Dataset entries:
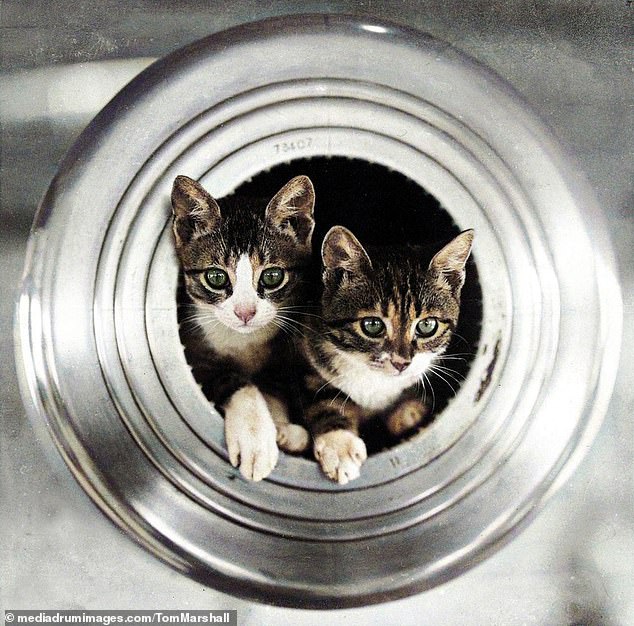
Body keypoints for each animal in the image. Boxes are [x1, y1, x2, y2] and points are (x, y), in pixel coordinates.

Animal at [170, 173, 314, 480]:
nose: (245, 312)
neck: (244, 341)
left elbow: (273, 386)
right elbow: (236, 382)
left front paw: (282, 429)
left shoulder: (280, 355)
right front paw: (256, 440)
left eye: (272, 276)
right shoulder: (196, 356)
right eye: (215, 277)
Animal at [302, 224, 474, 482]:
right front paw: (339, 446)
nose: (402, 362)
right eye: (372, 325)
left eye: (427, 325)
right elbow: (324, 400)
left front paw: (409, 413)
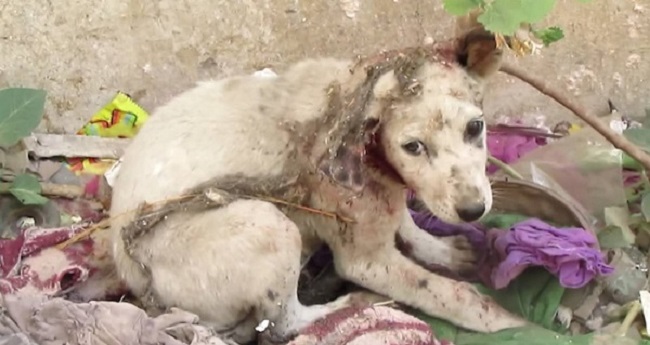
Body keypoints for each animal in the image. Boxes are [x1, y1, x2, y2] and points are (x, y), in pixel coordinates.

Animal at [109, 10, 528, 344]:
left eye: (476, 127)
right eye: (413, 147)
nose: (474, 211)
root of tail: (134, 280)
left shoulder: (386, 199)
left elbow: (406, 223)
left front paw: (442, 250)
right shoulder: (365, 262)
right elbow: (446, 291)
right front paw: (504, 321)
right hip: (266, 224)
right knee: (283, 324)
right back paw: (350, 303)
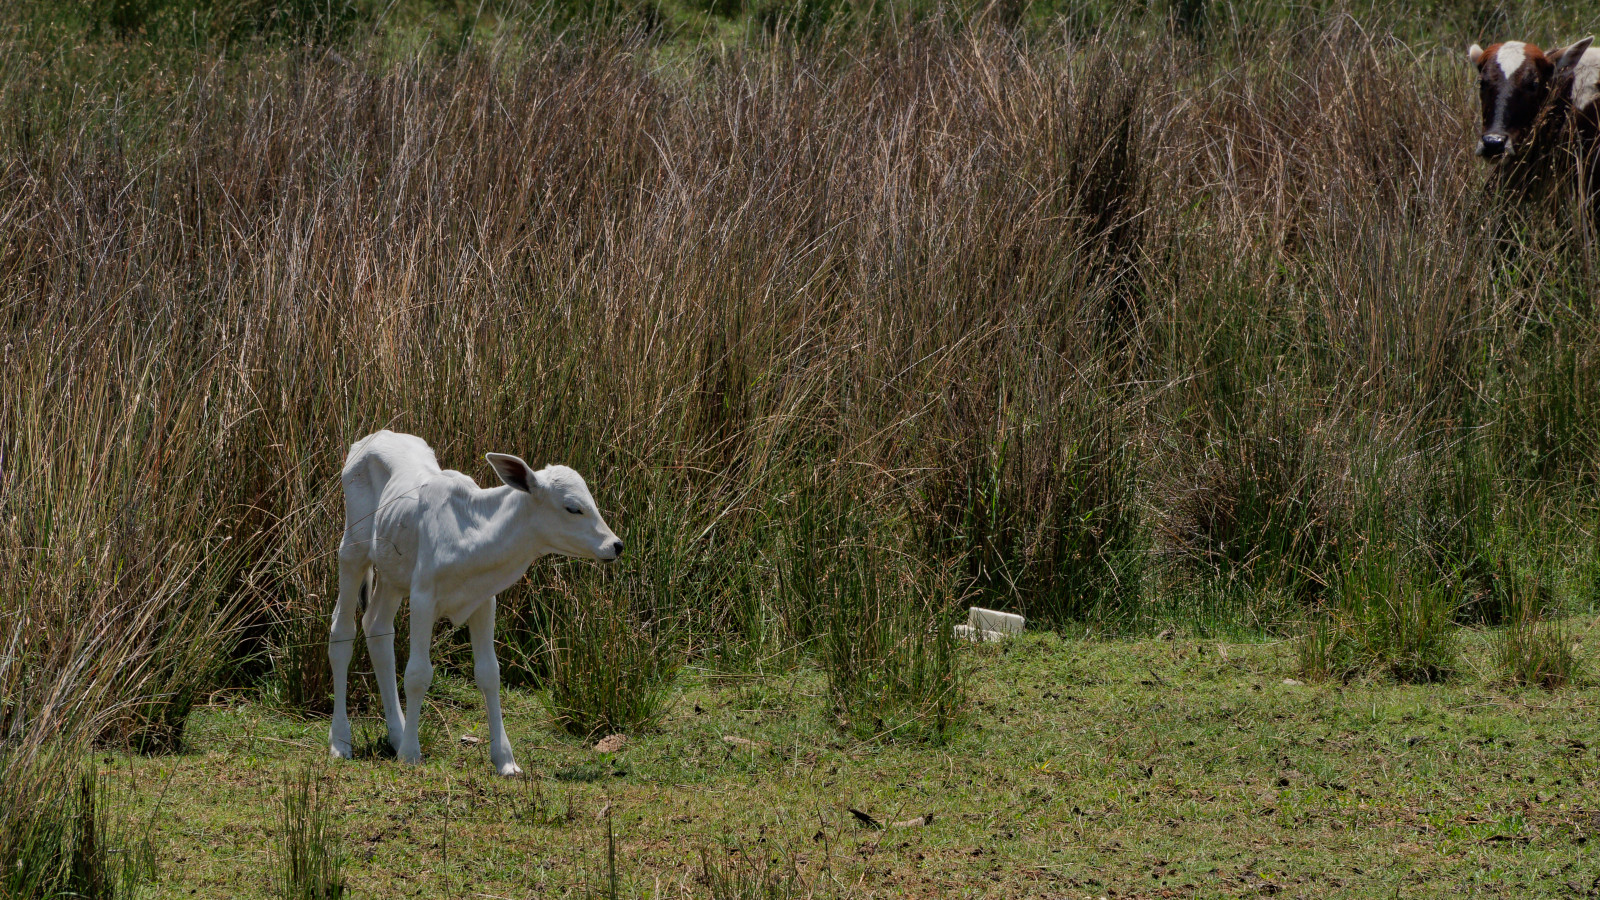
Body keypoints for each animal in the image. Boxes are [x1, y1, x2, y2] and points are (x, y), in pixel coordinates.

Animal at [328, 430, 624, 776]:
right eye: (573, 508)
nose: (615, 545)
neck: (471, 535)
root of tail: (376, 436)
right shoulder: (423, 597)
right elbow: (417, 674)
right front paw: (411, 754)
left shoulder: (484, 601)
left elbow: (489, 674)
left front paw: (505, 760)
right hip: (352, 550)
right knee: (342, 633)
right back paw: (341, 742)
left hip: (391, 575)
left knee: (377, 629)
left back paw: (397, 735)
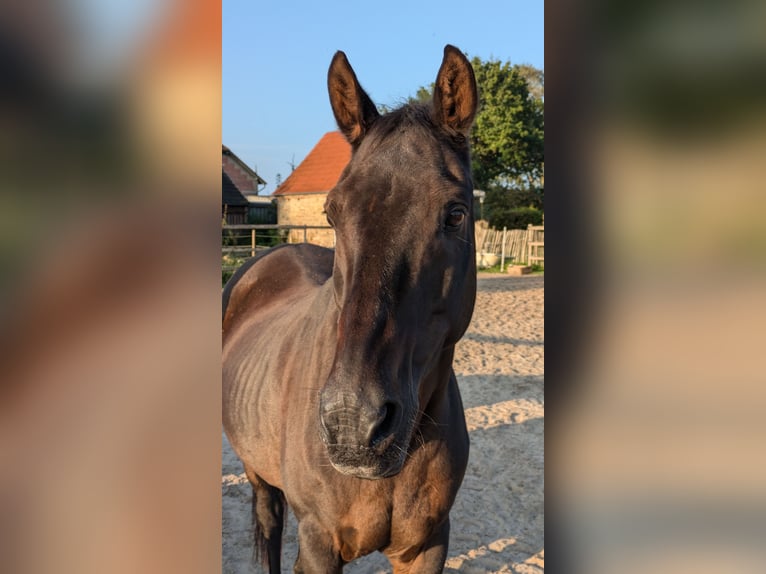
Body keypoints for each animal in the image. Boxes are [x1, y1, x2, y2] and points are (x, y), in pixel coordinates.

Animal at [219, 46, 476, 574]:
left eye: (455, 213)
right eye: (332, 213)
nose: (353, 423)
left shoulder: (429, 544)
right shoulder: (320, 544)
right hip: (258, 473)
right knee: (269, 524)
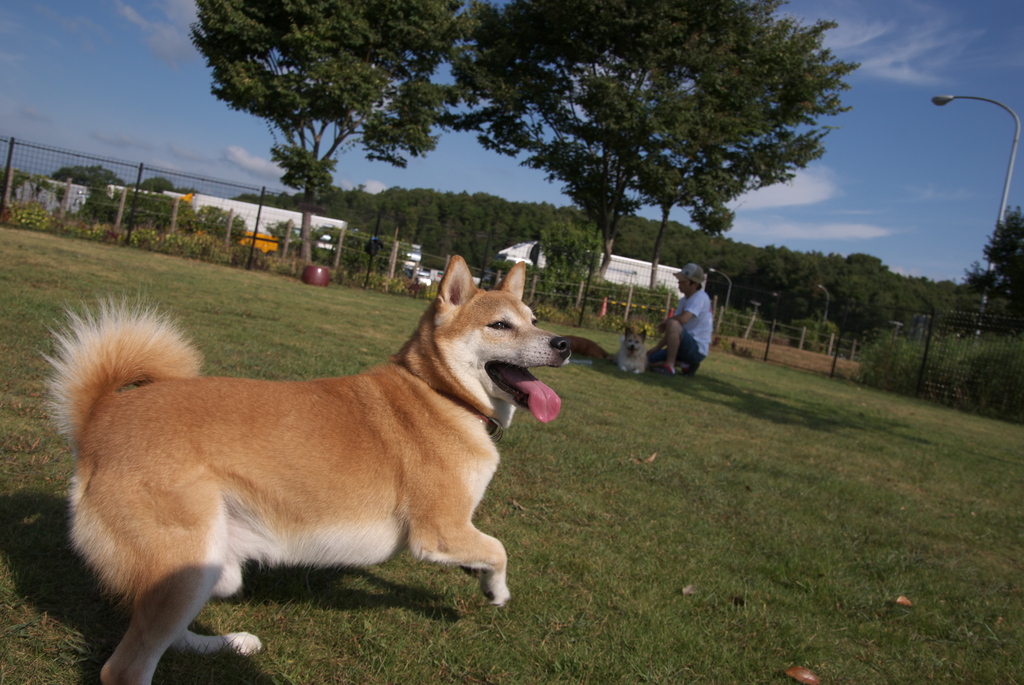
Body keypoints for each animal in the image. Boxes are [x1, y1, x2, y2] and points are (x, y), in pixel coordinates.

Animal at [46, 255, 569, 683]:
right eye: (500, 325)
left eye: (535, 320)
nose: (564, 343)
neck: (440, 393)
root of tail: (101, 415)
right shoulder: (439, 531)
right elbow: (498, 549)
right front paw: (496, 590)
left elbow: (485, 550)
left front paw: (478, 578)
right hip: (183, 566)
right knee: (127, 667)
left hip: (211, 569)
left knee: (171, 638)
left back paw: (228, 645)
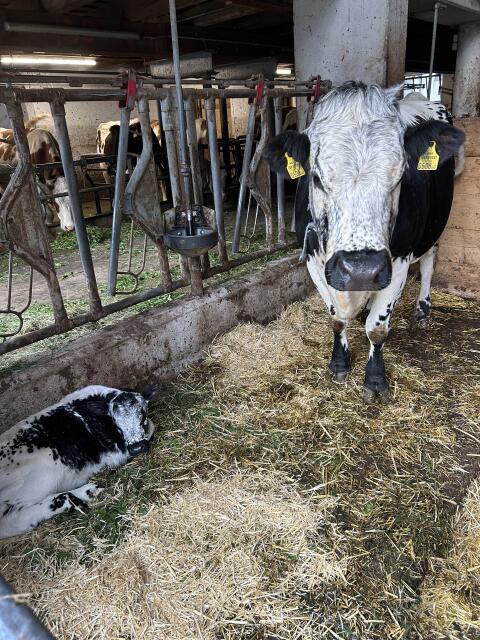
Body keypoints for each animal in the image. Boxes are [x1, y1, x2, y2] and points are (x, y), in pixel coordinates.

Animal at [0, 385, 156, 539]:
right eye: (116, 423)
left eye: (142, 415)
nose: (136, 447)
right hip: (40, 479)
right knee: (10, 520)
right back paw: (77, 496)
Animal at [263, 82, 464, 403]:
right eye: (316, 178)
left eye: (400, 176)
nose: (361, 270)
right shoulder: (314, 261)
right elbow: (336, 319)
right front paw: (339, 363)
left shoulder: (398, 261)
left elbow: (377, 329)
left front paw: (375, 379)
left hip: (436, 224)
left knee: (429, 262)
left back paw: (422, 309)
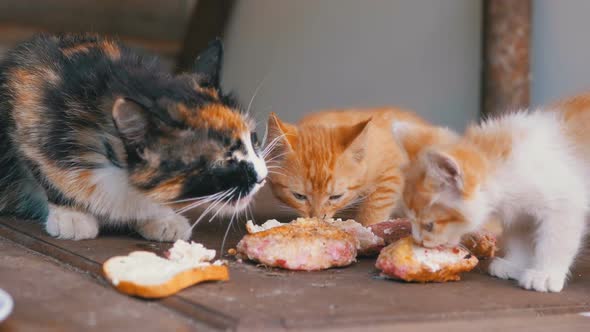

Work task
Type out the data above once more, exactly, with no images included.

Result of this exercise
Body keypoints for each animal in the image. Boxes are [x1, y1, x2, y2] and points are (x, y), in pixel coordinates.

Animal at [170, 173, 314, 480]:
nose: (245, 312)
neck: (244, 341)
left elbow: (273, 386)
right elbow: (236, 382)
left front paw: (282, 429)
left shoulder: (280, 355)
right front paw: (256, 440)
left eye: (272, 276)
right shoulder: (196, 356)
right eye: (215, 277)
Animal at [302, 224, 474, 482]:
right front paw: (339, 446)
nose: (402, 362)
right eye: (372, 325)
left eye: (427, 325)
right elbow: (324, 400)
left front paw: (409, 413)
Body keypoints for each animal in the image. Boxes are [x1, y1, x2, y2] and points are (x, y), in pixel coordinates.

Animal at [109, 10, 528, 344]:
left eye: (476, 127)
right eye: (413, 147)
nose: (474, 211)
root of tail: (134, 280)
left shoulder: (386, 199)
left elbow: (406, 223)
left front paw: (442, 250)
right shoulder: (365, 262)
right elbow: (446, 291)
right front paw: (504, 321)
right hip: (266, 224)
right knee: (283, 324)
right back paw: (350, 303)
Body keypoints for each animal in the image. Boxes are [x1, y1, x2, y2] and points are (x, y), in pixel coordinates.

Animal at [328, 430, 624, 776]:
right eye: (573, 508)
nose: (615, 545)
neck: (471, 535)
root of tail: (376, 436)
right shoulder: (423, 597)
right elbow: (417, 674)
right front paw: (411, 754)
left shoulder: (484, 601)
left elbow: (489, 674)
left front paw: (505, 760)
right hip: (352, 550)
right knee: (342, 633)
right back paw: (341, 742)
left hip: (391, 575)
left knee: (377, 629)
left back paw: (397, 735)
Body keypoints for each animal in the image. Boxes are [x1, y1, x2, y2] and points are (x, y), in pixel coordinates.

Animal at [219, 46, 476, 574]:
left eye: (455, 213)
right eye: (332, 213)
nose: (353, 423)
left shoulder: (429, 544)
right shoulder: (320, 544)
right hip: (258, 473)
right knee: (269, 524)
Body keypoints for each animal in the image. Boxes are [x1, y1, x2, y2] and points are (x, y), in pixel coordinates.

Animal at [46, 255, 569, 683]:
right eye: (500, 325)
left eye: (535, 320)
nose: (564, 343)
neck: (440, 393)
root of tail: (101, 415)
right shoulder: (439, 531)
right elbow: (498, 549)
right front paw: (496, 590)
left elbow: (485, 550)
left front paw: (478, 578)
right hip: (183, 566)
right knee: (127, 667)
left hip: (211, 569)
left knee: (171, 638)
left back paw: (228, 645)
Body keypoints for each animal in the image. Boxes are [x1, y1, x2, y2] and points are (x, y), in pixel coordinates.

Animal at [0, 385, 156, 539]:
right eye: (116, 423)
left eye: (142, 415)
nose: (136, 447)
right hip: (40, 479)
right knee: (10, 520)
right back paw: (77, 496)
Animal at [263, 82, 464, 403]:
right eye: (316, 178)
left eye: (400, 176)
nose: (361, 270)
right shoulder: (314, 261)
right elbow: (336, 319)
right front paw: (339, 363)
left shoulder: (398, 261)
left elbow: (377, 329)
left front paw: (375, 379)
left hip: (436, 224)
left knee: (429, 262)
left back paw: (422, 309)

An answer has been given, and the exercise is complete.